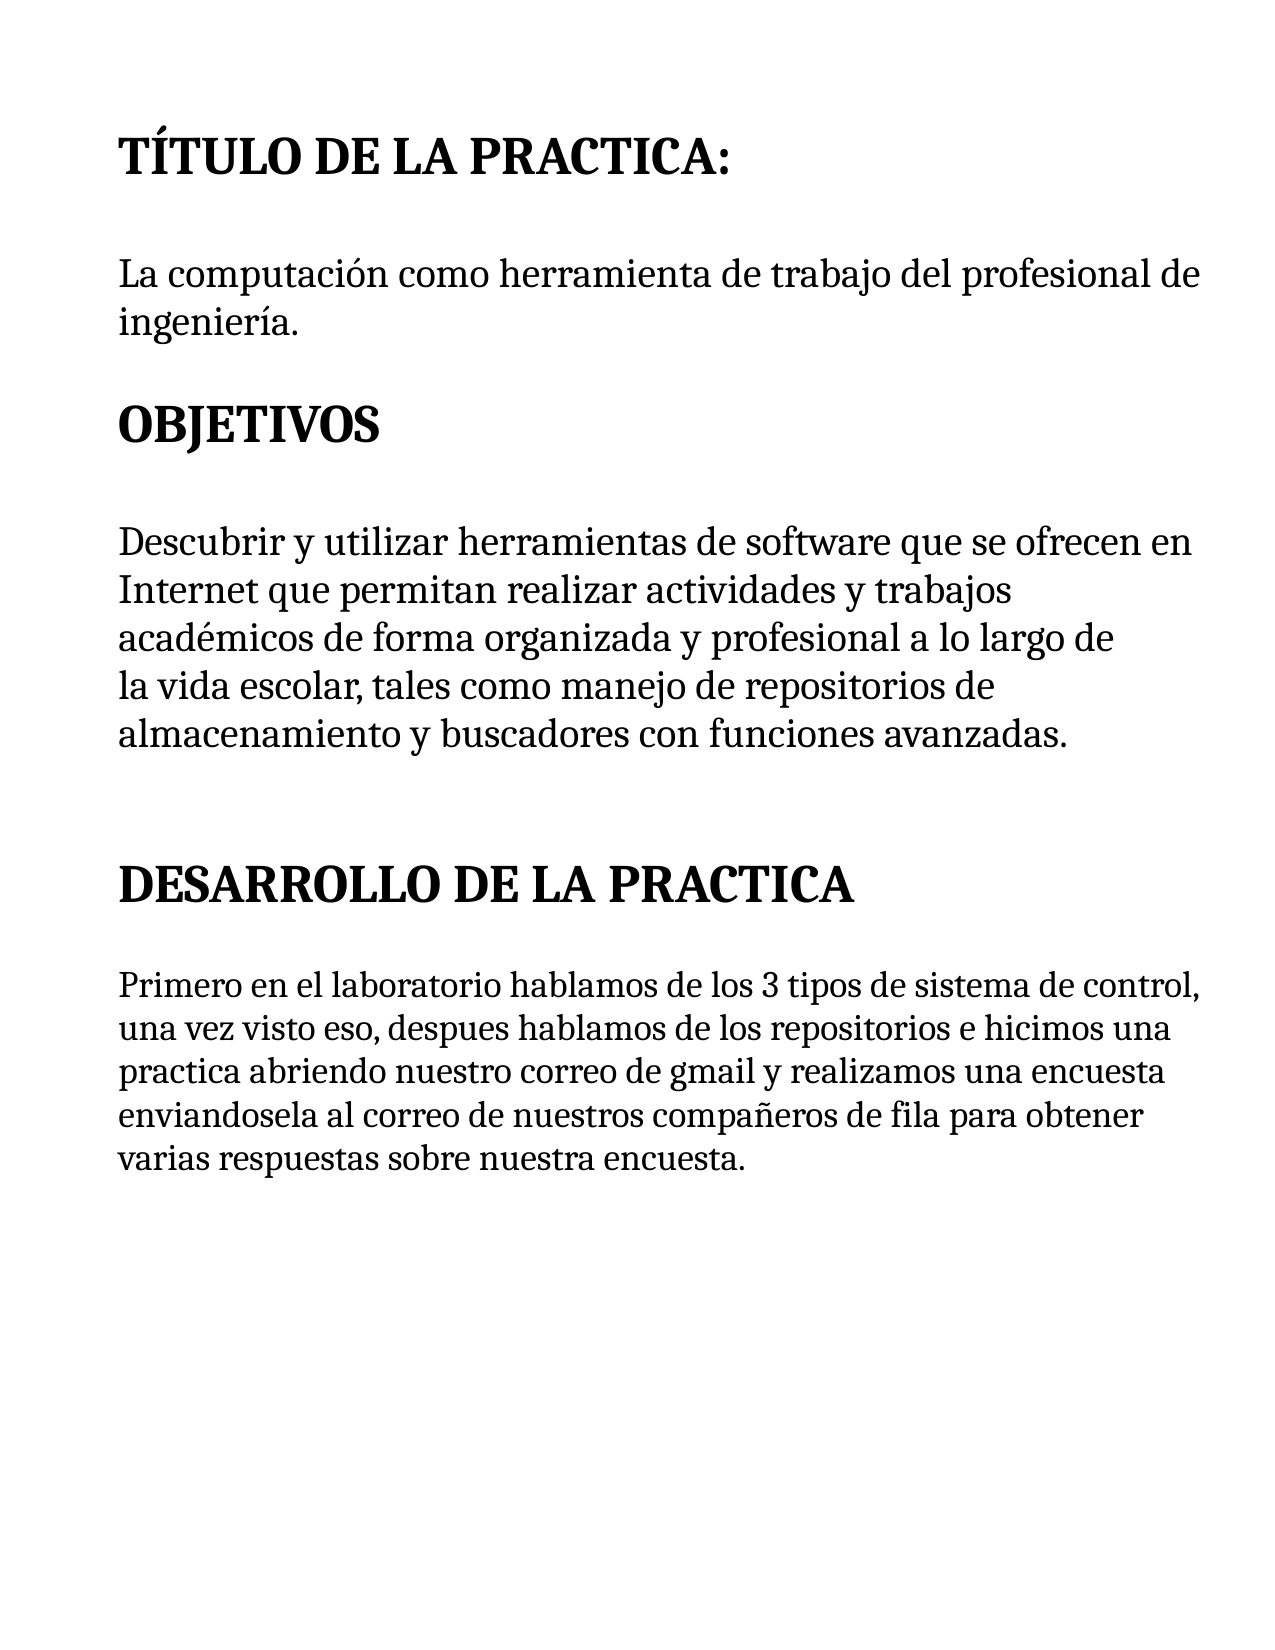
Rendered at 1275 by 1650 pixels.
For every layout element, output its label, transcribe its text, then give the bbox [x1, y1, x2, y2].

text TÍTULO DE LA PRACTICA: [118, 125, 1205, 188]
text OBJETIVOS [118, 394, 1205, 456]
text Primero en el laboratorio hablamos de los 3 tipos de sistema de control, una vez visto eso, despues hablamos de los repositorios e hicimos una practica abriendo nuestro correo de gmail y realizamos una encuesta enviandosela al correo de nuestros compañeros de fila para obtener varias respuestas sobre nuestra encuesta. [118, 964, 1205, 1179]
text La computación como herramienta de trabajo del profesional de ingeniería. [118, 250, 1205, 346]
text la vida escolar, tales como manejo de repositorios de almacenamiento y buscadores con funciones avanzadas. [118, 662, 1205, 758]
text DESARROLLO DE LA PRACTICA [118, 854, 1205, 916]
text Descubrir y utilizar herramientas de software que se ofrecen en Internet que permitan realizar actividades y trabajos académicos de forma organizada y profesional a lo largo de [118, 518, 1205, 662]
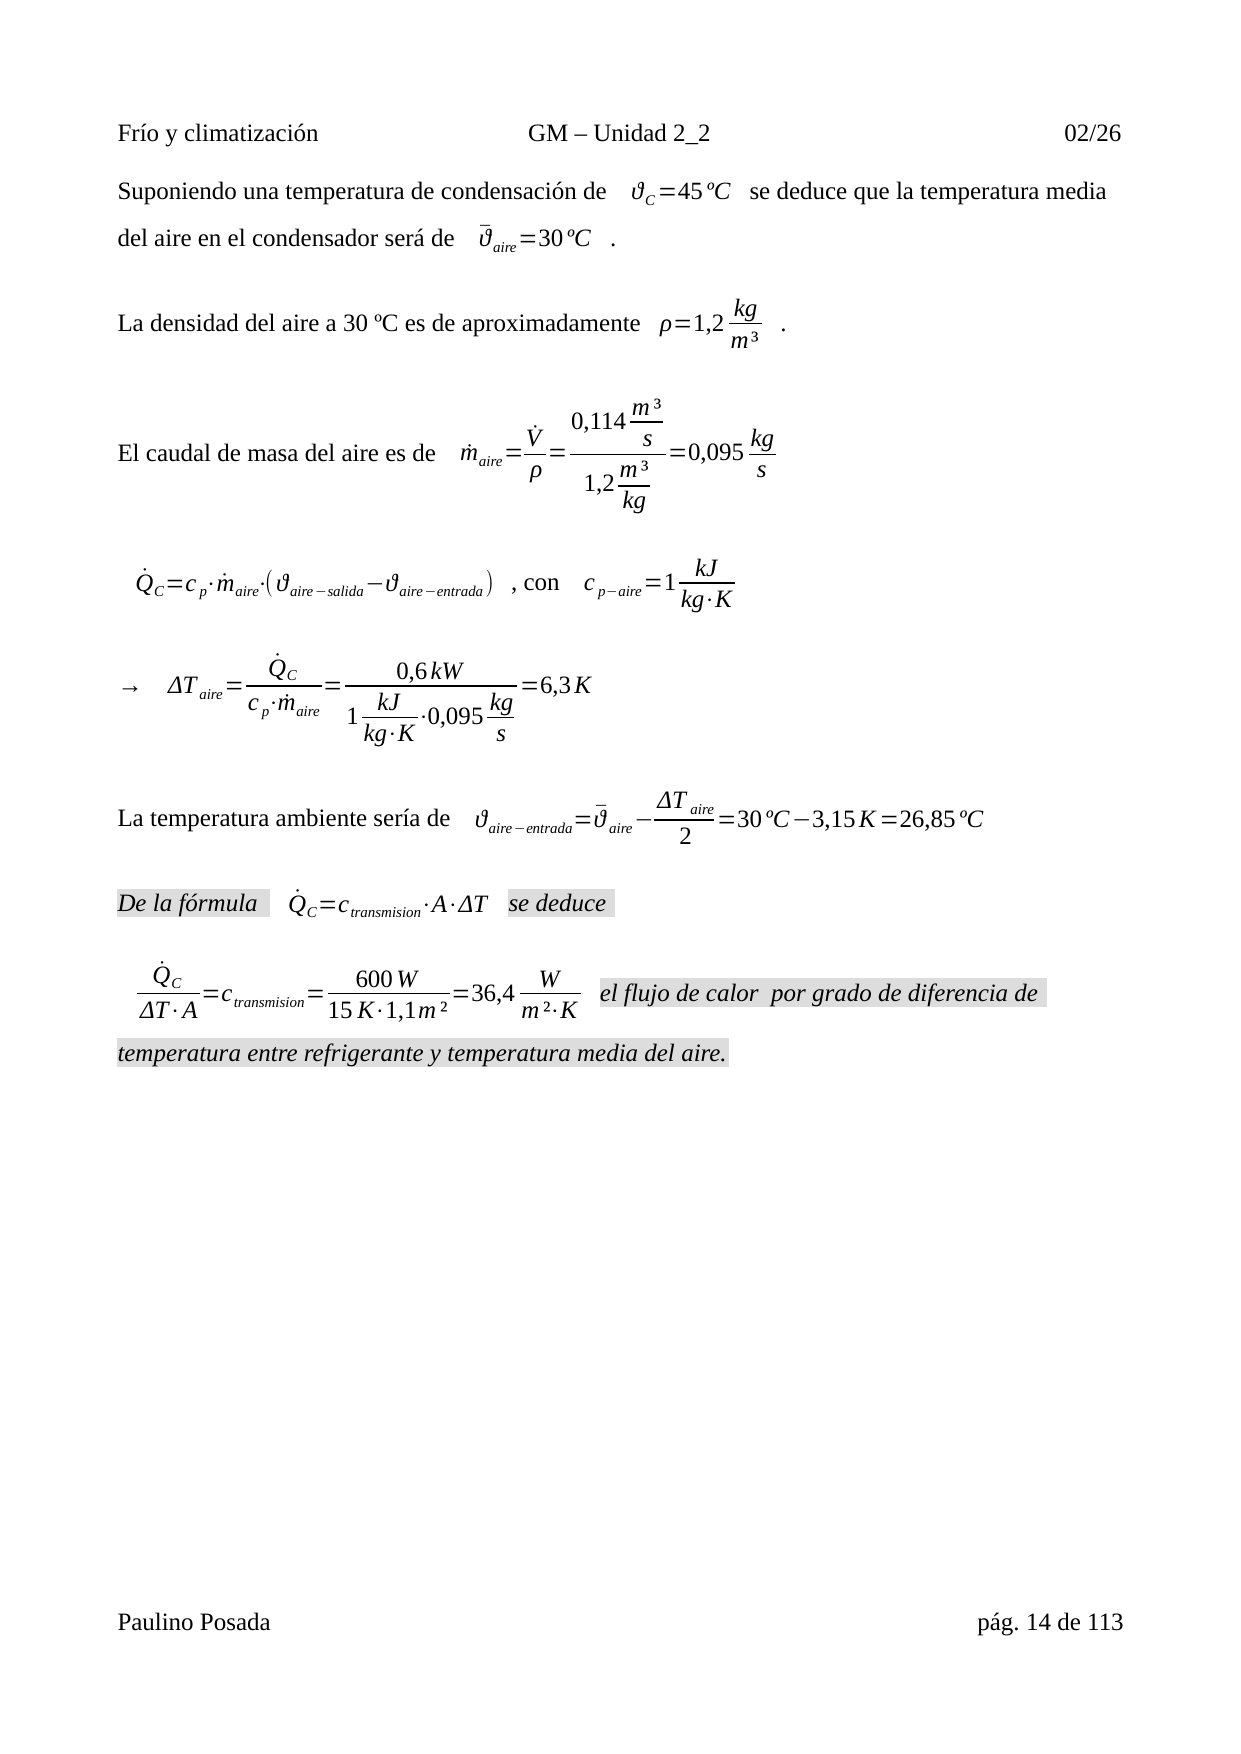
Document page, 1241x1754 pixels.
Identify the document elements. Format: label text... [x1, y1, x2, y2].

text → [117, 652, 1123, 747]
text De la fórmula se deduce [117, 888, 1123, 921]
text El caudal de masa del aire es de [117, 393, 1123, 515]
text el flujo de calor por grado de diferencia de temperatura entre refrigerante y temperatura media del aire. [117, 960, 1123, 1067]
text La densidad del aire a 30 ºC es de aproximadamente. [117, 295, 1123, 354]
text La temperatura ambiente sería de [117, 786, 1123, 849]
text Suponiendo una temperatura de condensación de se deduce que la temperatura media del aire en el condensador será de . [117, 176, 1123, 256]
text , con [117, 554, 1123, 613]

════════════════

*O QUE SE ESPERA:* Apresente em forma de lista numerada as linhas de todas as entradas acima, omitindo as linhas em branco. Deixe as imagens de fora da resposta.

*TAREFA CONCLUÍDA:*
1. Rendered at 1275 by 1650 pixels.
2. For every layout element, output its label, transcribe its text, then give the bbox [x1, y1, x2, y2].
3. text TÍTULO DE LA PRACTICA: [118, 125, 1205, 188]
4. text OBJETIVOS [118, 394, 1205, 456]
5. text Primero en el laboratorio hablamos de los 3 tipos de sistema de control, una vez visto eso, despues hablamos de los repositorios e hicimos una practica abriendo nuestro correo de gmail y realizamos una encuesta enviandosela al correo de nuestros compañeros de fila para obtener varias respuestas sobre nuestra encuesta. [118, 964, 1205, 1179]
6. text La computación como herramienta de trabajo del profesional de ingeniería. [118, 250, 1205, 346]
7. text la vida escolar, tales como manejo de repositorios de almacenamiento y buscadores con funciones avanzadas. [118, 662, 1205, 758]
8. text DESARROLLO DE LA PRACTICA [118, 854, 1205, 916]
9. text Descubrir y utilizar herramientas de software que se ofrecen en Internet que permitan realizar actividades y trabajos académicos de forma organizada y profesional a lo largo de [118, 518, 1205, 662]
10. Document page, 1241x1754 pixels.
11. Identify the document elements. Format: label text... [x1, y1, x2, y2].
12. text → [117, 652, 1123, 747]
13. text De la fórmula se deduce [117, 888, 1123, 921]
14. text El caudal de masa del aire es de [117, 393, 1123, 515]
15. text el flujo de calor por grado de diferencia de temperatura entre refrigerante y temperatura media del aire. [117, 960, 1123, 1067]
16. text La densidad del aire a 30 ºC es de aproximadamente. [117, 295, 1123, 354]
17. text La temperatura ambiente sería de [117, 786, 1123, 849]
18. text Suponiendo una temperatura de condensación de se deduce que la temperatura media del aire en el condensador será de . [117, 176, 1123, 256]
19. text , con [117, 554, 1123, 613]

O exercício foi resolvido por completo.